Ever since I started making jams and working on the blog, I’ve been thinking about this memory I have from when I was real young of making jam with my mom at our house in Evanston, IL. I would’ve been about 2 and a half at the time and I remember standing on a chair or stool and helping to stir this dark purple syrup in a big pot on the stove with the back door open and the sun shining in.

It’s a great memory, but I couldn’t be sure it was real without checking. You see, I have a bunch memories from my childhood that just never happened. I don’t know if they were dreams or what, but I’ve come to realize that my little old brain just isn’t content with the facts sometimes. Like that time that my dad fell off the ladder? Didn’t happen. Oh well, I suppose it’s better for him that way, if mildly disconcerting for me.

So, I called my mom to check the facts and it turns out that this one is true! At the time that we were living there, my mom was running a little day care out of our house. There were four big bushes in the back yard and she wanted to make sure the berries weren’t going the kill the kids if they ate them. So, she called the previous owner of the house, an older English couple, to get the story on the berries.

It turns out that the couple had moved to the house from England a number of years back and found themselves missing the currant jelly that they had loved so much back home. So, they imported four  currant bushes from the UK and brought them to Evanston and planted them in what had become our backyard. Each summer they would pick the currants and make themselves a year’s supply of jelly. Well, to make a long story short, my mom got the recipe, took it home, picked the currants and we made jelly together.

So, my mom was telling me the story over the phone last week and, naturally, I asked, “Do you still have the recipe?” Turns out she does! She emailed it to me and now I need to see if I can’t find some currants and make it.

So, here’s the recipe from Mrs. Youngren, as written down by my mom in the summer of ’84.
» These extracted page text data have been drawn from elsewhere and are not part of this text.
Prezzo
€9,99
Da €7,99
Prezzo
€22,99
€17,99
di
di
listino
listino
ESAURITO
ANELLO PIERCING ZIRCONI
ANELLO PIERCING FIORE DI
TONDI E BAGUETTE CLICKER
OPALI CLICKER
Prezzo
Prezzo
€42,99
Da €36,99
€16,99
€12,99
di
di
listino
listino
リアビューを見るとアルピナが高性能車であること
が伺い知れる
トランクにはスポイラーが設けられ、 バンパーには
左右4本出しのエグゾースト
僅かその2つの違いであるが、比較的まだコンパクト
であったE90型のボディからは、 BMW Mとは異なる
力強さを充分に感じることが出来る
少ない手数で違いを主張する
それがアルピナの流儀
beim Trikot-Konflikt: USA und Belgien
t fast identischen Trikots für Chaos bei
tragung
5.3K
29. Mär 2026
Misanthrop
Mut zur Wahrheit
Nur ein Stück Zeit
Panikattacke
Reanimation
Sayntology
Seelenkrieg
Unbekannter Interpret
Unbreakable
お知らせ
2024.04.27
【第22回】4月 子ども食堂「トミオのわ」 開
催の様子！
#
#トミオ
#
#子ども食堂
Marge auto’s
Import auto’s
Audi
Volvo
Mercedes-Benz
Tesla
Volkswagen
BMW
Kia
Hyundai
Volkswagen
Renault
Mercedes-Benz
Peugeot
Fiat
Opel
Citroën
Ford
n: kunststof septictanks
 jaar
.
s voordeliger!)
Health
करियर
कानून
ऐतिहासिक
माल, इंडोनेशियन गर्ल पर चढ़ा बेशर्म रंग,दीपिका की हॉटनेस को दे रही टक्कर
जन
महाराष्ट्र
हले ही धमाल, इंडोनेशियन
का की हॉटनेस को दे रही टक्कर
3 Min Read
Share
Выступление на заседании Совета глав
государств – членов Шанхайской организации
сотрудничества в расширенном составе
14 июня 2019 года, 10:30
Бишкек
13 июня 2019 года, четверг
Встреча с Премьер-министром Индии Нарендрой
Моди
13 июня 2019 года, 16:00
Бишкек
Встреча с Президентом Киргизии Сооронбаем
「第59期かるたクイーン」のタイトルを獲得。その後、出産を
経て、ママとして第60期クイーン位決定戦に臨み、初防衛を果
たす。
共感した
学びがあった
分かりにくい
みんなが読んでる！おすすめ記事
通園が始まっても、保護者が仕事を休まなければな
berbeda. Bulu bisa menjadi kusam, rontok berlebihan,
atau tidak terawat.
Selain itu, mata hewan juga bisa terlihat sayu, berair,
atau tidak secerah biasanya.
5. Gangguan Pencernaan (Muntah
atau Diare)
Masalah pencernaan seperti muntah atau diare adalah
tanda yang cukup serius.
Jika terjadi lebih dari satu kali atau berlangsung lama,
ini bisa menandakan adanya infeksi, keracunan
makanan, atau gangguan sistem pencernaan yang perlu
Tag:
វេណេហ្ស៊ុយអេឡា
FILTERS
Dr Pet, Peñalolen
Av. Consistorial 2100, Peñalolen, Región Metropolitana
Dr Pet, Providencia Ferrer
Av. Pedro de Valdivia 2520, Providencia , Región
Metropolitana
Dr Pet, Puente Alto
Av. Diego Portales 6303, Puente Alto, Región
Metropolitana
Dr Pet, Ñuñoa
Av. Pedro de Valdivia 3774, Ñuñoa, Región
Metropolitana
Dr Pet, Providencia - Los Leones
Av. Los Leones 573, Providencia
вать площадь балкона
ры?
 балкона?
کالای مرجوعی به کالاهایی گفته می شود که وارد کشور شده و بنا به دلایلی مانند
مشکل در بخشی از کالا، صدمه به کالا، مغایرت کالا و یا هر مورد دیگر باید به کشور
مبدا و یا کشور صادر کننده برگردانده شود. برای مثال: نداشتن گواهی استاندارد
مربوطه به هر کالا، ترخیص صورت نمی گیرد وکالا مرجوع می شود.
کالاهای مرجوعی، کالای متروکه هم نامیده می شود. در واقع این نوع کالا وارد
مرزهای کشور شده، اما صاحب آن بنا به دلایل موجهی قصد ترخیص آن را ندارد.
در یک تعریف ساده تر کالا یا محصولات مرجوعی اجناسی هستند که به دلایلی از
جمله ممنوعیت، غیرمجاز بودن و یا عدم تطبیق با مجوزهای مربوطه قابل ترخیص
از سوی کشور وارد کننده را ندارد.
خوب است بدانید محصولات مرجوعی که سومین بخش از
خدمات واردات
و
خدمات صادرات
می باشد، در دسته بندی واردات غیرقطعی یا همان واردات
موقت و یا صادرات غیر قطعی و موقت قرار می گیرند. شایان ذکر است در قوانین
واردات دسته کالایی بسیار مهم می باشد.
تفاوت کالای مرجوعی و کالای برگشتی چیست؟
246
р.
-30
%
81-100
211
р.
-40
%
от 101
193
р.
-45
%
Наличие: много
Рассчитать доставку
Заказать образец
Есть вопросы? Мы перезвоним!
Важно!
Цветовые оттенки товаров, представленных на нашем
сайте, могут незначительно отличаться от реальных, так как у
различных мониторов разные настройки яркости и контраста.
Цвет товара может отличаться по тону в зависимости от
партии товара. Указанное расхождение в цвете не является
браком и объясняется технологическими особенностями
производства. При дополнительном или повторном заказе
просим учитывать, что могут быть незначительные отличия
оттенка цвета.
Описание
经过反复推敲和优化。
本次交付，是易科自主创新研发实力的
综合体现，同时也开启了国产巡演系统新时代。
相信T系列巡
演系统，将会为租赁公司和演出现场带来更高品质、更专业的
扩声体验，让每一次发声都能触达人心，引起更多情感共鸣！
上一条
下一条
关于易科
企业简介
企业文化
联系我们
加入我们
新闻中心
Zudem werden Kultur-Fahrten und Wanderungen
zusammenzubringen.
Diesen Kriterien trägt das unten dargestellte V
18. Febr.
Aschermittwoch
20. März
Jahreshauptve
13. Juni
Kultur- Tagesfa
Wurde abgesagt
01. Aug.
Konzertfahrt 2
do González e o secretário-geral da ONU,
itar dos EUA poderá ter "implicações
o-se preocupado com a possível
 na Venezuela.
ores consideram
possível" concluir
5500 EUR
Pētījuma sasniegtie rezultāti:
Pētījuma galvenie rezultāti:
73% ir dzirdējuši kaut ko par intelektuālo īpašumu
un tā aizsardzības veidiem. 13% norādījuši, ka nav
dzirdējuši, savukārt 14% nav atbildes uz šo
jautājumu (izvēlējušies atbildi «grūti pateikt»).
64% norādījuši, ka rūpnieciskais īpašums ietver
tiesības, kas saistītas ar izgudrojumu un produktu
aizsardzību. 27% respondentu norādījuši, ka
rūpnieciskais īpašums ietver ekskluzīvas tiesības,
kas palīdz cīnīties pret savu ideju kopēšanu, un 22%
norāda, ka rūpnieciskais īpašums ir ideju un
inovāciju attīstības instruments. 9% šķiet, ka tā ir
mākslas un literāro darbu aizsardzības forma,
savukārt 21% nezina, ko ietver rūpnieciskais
“Pick currant berries and wash them.  Then put in kettle and mash.  Put them on the stove and bring to a low simmer. Don’t add water. Cook about 10 minutes until they become liquid. Then put in a sieve over a pot to collect juice and let sit over night. In the morning measure juice.  Then add the same amount of sugar as there is juice ( 1 cup juice=1 cup sugar).  Bring juice/sugar mixture to a boil while stirring carefully until it comes to a soft boil.  Boil rapidly for 2-3 minutes.  Put in glass jars to cool over night. Put parafin on top the next morning.  Be sure you cover the whole jar.”

And now, 24 years later, here I am with a deep, abiding love of England, jams and fresh local food. Coincidence? Or do I owe more to Mrs. Youngren than I realized?